Happy July 4th! Paid Maternity Leave Finally a Reality in NY!

By Jack Tuckner, Esq.

Happy July 4th!
Hopefully you’re lucky enough to have gotten the day off from work, and even more lucky to be paid for the day off from work. That’s not nothing; that’s something actually to celebrate, given the state of most people’s employment in the United States in 2018.

But here’s something that’s tougher to celebrate: did you know that the United States is one of only four countries on Planet Earth that don’t pay working women when they have babies, and can’t work during the time that they’re on what’s commonly called maternity leave? One of four countries in the world. Can you name the other three countries whose company we keep in matters of family values? Two of them are Swaziland and Lesotho–I believe that’s how it’s pronounced but I’ve never heard it pronounced so I have no idea–two high-altitude, apparently landlocked countries somewhere in and around South Africa. And the third country is Papua New Guinea in a place known as Oceana, a place so remote that I looked it up and I still don’t know where it is – a place that you have to stop in Australia on your way there, in the deepest, furthest reaches of the Pacific Ocean, a country on the least developed countries’ list for factors such as low socioeconomic and human rights development. And then there’s us – the fourth country to round out the only four.

And speaking of the paltry number four, there are only four states in the United States that provide for paid family leave when an employed working woman goes out on leave to have her baby. And those laws were just recently enacted, such as the New York Paid Family Leave Law one of four states. The other three are California, New Jersey, and Rhode Island. And New York’s Paid Family Leave law was just enacted this January 2018. If you work in one of the other 46 states when your baby is born, you’re entitled to ugatz–that’s old Latin for, you’re-lucky-we’re-even-letting-you-take-time-off-after-your-C-section-and-allow-you-to-come-back-to-a-job-at-all.

But here’s one thing all pregnant working women in the United States now have in every State in the Union, and that’s the right not to be treated differently, not to experience hostility, backlash, a diminution, a degradation to the terms or the conditions or the privileges of your employment because of your pregnancy, because of your childbirth, or because of a related medical condition. And employers must now be flexible with pregnant women and reasonably accommodate their pregnancy-related physical, medical challenges, and employers are not permitted to discriminate or retaliate against pregnant women due to their gestational status or because of taking time off for pregnancy-related disabilities, or because of maternity leave – taking time to heal and bond with your baby after your baby is born.

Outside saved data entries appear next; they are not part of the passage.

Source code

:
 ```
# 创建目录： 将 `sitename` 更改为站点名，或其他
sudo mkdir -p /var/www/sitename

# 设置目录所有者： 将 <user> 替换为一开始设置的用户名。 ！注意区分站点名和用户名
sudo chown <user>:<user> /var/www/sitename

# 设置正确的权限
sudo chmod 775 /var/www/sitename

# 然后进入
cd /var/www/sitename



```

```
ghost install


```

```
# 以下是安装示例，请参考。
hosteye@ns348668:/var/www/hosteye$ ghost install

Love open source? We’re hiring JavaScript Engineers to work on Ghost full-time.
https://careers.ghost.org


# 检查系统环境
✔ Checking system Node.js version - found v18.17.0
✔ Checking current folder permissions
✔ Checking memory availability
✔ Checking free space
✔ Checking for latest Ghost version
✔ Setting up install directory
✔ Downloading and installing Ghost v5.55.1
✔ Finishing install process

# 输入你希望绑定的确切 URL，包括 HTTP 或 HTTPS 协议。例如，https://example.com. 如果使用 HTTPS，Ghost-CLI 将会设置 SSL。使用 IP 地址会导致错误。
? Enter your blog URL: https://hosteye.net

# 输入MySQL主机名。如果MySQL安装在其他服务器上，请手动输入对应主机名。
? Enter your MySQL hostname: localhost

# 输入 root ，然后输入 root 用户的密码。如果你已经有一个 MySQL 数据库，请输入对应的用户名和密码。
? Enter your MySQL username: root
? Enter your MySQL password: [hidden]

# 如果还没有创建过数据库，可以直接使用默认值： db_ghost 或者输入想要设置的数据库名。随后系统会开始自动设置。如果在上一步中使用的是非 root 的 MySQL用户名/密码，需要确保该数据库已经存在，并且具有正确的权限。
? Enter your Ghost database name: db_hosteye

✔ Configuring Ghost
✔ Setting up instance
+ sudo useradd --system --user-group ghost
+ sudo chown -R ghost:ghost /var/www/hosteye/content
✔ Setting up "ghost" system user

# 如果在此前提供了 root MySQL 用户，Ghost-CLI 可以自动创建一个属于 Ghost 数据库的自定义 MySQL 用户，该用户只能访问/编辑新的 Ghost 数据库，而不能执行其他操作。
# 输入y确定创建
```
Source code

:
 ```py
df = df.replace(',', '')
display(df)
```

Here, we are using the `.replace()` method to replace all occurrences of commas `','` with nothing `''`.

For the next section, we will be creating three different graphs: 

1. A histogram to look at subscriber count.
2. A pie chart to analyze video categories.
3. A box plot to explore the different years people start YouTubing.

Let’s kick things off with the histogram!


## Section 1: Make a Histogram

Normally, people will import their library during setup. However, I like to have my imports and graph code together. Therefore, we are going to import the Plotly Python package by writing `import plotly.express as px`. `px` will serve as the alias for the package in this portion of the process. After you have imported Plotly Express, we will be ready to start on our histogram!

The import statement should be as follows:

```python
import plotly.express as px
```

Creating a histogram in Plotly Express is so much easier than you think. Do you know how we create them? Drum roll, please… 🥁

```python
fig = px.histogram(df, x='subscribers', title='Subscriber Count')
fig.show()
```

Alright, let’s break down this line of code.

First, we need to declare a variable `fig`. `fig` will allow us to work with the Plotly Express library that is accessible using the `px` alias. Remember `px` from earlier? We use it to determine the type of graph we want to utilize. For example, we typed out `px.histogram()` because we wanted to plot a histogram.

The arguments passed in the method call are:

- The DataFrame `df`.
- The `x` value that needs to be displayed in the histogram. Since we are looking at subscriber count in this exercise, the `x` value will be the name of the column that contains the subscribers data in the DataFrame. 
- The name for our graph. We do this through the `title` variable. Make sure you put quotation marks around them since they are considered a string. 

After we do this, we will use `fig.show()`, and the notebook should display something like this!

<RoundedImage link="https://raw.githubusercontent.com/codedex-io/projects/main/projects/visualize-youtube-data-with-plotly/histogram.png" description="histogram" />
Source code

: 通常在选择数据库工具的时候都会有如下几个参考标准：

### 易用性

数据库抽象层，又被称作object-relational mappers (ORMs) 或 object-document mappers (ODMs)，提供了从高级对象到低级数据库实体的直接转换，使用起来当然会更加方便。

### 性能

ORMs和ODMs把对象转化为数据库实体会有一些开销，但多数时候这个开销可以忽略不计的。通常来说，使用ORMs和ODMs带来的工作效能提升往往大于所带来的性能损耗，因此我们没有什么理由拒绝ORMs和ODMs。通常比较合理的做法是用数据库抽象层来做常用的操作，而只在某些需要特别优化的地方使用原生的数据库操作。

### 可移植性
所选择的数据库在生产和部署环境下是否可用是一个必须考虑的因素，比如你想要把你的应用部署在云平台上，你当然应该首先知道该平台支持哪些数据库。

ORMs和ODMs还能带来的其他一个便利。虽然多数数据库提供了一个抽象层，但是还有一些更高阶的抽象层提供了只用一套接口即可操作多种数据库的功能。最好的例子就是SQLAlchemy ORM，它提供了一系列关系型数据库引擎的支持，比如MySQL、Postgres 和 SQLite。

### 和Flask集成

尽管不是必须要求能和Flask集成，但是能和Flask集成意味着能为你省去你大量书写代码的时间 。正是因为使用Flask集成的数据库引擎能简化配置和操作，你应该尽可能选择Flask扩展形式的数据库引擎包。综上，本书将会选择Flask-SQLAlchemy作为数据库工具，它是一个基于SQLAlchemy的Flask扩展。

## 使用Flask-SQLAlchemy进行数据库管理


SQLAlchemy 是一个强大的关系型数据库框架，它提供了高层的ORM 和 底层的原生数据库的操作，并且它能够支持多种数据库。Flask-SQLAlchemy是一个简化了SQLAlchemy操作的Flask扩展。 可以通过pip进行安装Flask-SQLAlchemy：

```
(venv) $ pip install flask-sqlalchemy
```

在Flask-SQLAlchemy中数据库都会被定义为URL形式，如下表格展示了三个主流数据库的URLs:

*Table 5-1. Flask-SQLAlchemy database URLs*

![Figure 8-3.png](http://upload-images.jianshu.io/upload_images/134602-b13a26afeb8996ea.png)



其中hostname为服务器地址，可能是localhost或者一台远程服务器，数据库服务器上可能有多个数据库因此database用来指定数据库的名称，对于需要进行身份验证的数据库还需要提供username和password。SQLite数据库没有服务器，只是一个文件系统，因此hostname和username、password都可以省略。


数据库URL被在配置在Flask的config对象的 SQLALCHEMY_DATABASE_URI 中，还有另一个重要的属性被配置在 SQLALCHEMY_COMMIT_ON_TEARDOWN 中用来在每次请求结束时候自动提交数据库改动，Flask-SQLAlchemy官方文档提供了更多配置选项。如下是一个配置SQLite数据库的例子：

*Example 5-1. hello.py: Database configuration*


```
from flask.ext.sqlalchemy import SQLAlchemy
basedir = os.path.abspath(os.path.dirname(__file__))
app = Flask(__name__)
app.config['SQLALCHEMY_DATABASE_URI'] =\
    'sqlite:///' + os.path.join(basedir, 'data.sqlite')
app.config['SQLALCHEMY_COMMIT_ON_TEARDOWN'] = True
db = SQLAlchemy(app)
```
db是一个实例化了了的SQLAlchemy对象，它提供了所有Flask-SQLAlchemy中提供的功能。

It’s that simple – if you’re experiencing pregnancy-related discrimination, hostility, retaliation, differential treatment because you’re pregnant – number one: don’t quit. You may be tempted, but if you quit, you are giving up your power, you’re giving up your case, you are throwing out the baby with the bathwater, to coin a phrase. So don’t do it. Number two: put your pregnancy, the fact of your pregnancy or any complaint about your treatment related to your pregnancy, in writing to your company. Mostly to have a provable paper trail that you’re giving your employer the opportunity to reasonably accommodate you, to be notified of your pregnancy, to be flexible, to not discriminate against you, and to fix, correct, remediate any differential treatment that you are experiencing due to your pregnancy. And three: if it can’t be resolved, if your employer escalates the hostility, if things start falling apart at work, contact an employee rights attorney in your area, someone who knows the best strategies to share with you to empower yourself.